TASK TO CARRY OUT: In the blog post on SQL Server bitmap filters, how much CPU time did the query with the MAXDOP 2 hint use?

SELECTED EXCERPT:
THE SQL Server Blog Spot on the Web

Welcome to SQLblog.com - The SQL Server blog spot on the web Sign in | |
in Search

Paul White: Page Free Space

A technical SQL Server blog from New Zealand.

Bitmap Magic (or… how SQL Server uses bitmap filters)

Question: Can a parallel query use less CPU than the same serial query, while executing faster?

The answer is yes; and to demonstrate, I'll use the following two (heap) tables, each containing a single column typed as INTEGER:

image

Let’s load the first table with 5,000 random integer values (I’m using RAND with a seed and a WHILE loop so you will get the same random numbers if you run this script yourself):

image

Now load the second table with 5,000,000 random integers:

image

Now let’s write a query to count the number of matches, using a MAXDOP 1 query hint to ensure that the execution plan uses only a single processor.  The illustration below shows the query, execution plan, and runtime statistics:

image

Turns out there are 13 matches, and this query uses 890ms of CPU time and runs for 891ms.  Now lets run the same query, but with a MAXDOP 2 hint:

image

The query now completes in 221ms using 436ms of CPU time.  That’s a four-times speed-up, while using half the CPU!

Bitmap Magic

The reason the parallel query is so much more efficient is down to the Bitmap operator.  To more clearly see the effect it has, take a look at the parallel query plan with runtime statistics included (a so-called actual execution plan):

image

Compare that to the serial plan:

image

The way these bitmap filters work is reasonably well documented, so I’ll just give an outline here and provide links to some existing documentation at the end of this post.

Hash Join

A hash join proceeds in two phases.  First, it reads all the rows from its build input and constructs a hash table containing the join keys.  Second, it reads a row at a time from the probe input, uses the same hash function as before to compute a hash value for the probe row’s join keys, and uses this hash value to check a single hash table bucket for matches.  Naturally, the possibility of hash collisions means that the join generally still has to compare the real join key values to ensure a true match.

Bitmaps in Serial Plans

Most people don’t know that a hash match join always creates a bitmap – even in a serial plan.  You can’t see the bitmap in the serial plan, because it is part of the internal implementation of the Hash Match iterator.  While processing build rows and creating its hash table, the hash join also sets one (or more) bits in a compact bitmap structure.  When the build phase completes, this bitmap provides an efficient way to check for potential hash matches without the cost of probing the hash table.

DATASET CONTENT:
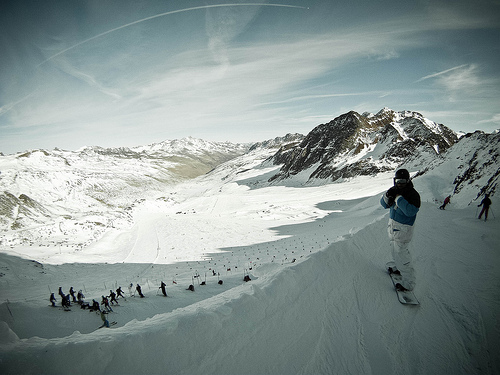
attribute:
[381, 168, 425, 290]
man — snowboarder, alone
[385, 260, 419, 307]
snowboard — white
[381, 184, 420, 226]
jacket — blue, ski jacket, light blue, white, dark blue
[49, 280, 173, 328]
group — skiers, snowboarders, at ground level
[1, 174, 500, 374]
snow — bright, white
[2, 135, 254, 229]
mountain — snowy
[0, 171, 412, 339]
ski slope — ready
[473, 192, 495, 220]
skier — skiing, wearing black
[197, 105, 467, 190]
mountain — snowy, less snowy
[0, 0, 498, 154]
sky — clear, cloudy, blue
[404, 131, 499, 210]
mountain — snowy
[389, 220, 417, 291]
pants — white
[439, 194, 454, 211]
skier — wearing black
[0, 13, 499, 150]
clouds — white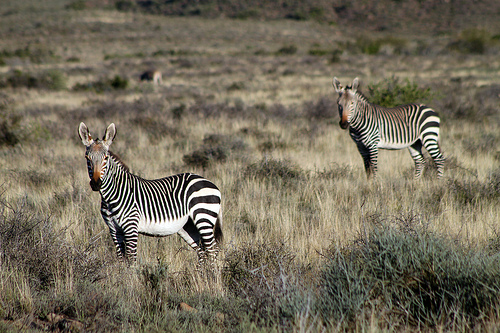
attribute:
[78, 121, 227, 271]
zebra — standing, black, white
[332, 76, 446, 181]
zebra — standing, black, white, brown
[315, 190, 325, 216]
grass — brown, dry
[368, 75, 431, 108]
shrub — green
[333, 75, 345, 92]
ear — pointy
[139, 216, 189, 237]
belly — white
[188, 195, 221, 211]
stripe — black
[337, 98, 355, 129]
face — brown, black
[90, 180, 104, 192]
nose — black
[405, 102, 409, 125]
stripe — black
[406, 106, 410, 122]
stripe — brown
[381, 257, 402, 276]
grass — green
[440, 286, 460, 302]
grass — green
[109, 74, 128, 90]
bush — small, green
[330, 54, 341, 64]
bush — small, green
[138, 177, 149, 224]
stripe — long, black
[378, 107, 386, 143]
stripe — long, black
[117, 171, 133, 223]
stripe — long, black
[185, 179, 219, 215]
stripe — thick, black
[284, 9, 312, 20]
shrub — green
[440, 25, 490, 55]
shrub — green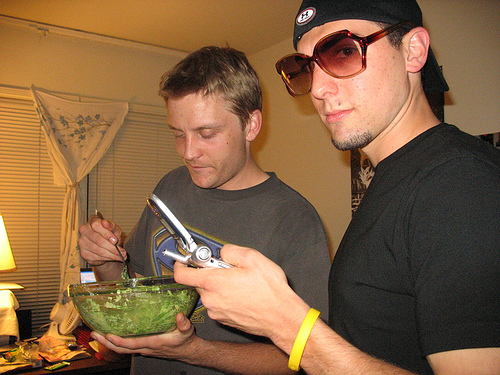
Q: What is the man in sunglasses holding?
A: A cellphone.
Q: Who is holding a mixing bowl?
A: The man with the blond hair.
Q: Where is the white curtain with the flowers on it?
A: Hanging on the window.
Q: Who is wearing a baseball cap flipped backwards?
A: The man in the sunglasses.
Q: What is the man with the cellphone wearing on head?
A: A baseball cap.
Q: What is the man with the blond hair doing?
A: Stirring green stuff in a bowl.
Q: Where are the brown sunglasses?
A: On a man's face.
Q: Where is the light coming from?
A: A lamp on the table.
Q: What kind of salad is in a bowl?
A: Avocado salad.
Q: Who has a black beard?
A: A young man.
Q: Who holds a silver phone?
A: A man.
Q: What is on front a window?
A: A curtain.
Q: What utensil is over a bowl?
A: A spoon.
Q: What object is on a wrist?
A: A band.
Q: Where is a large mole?
A: Near the mouth.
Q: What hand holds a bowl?
A: A left hand.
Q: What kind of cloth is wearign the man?
A: A tee shirt.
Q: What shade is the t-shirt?
A: Grey.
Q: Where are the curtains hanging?
A: On the windows.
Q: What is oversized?
A: Sunglasses.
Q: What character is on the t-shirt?
A: Superman.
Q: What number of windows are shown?
A: Two.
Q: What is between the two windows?
A: A curtain.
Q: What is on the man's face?
A: Sunglasses.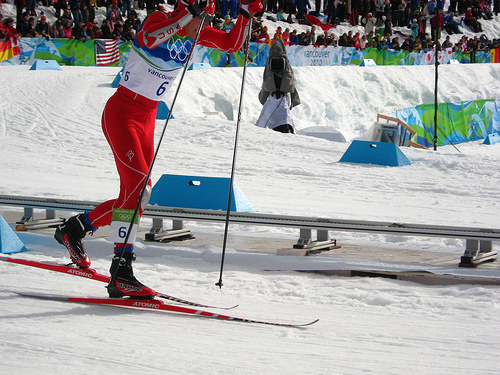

SOLVED PROBLEM: 436ms of CPU time.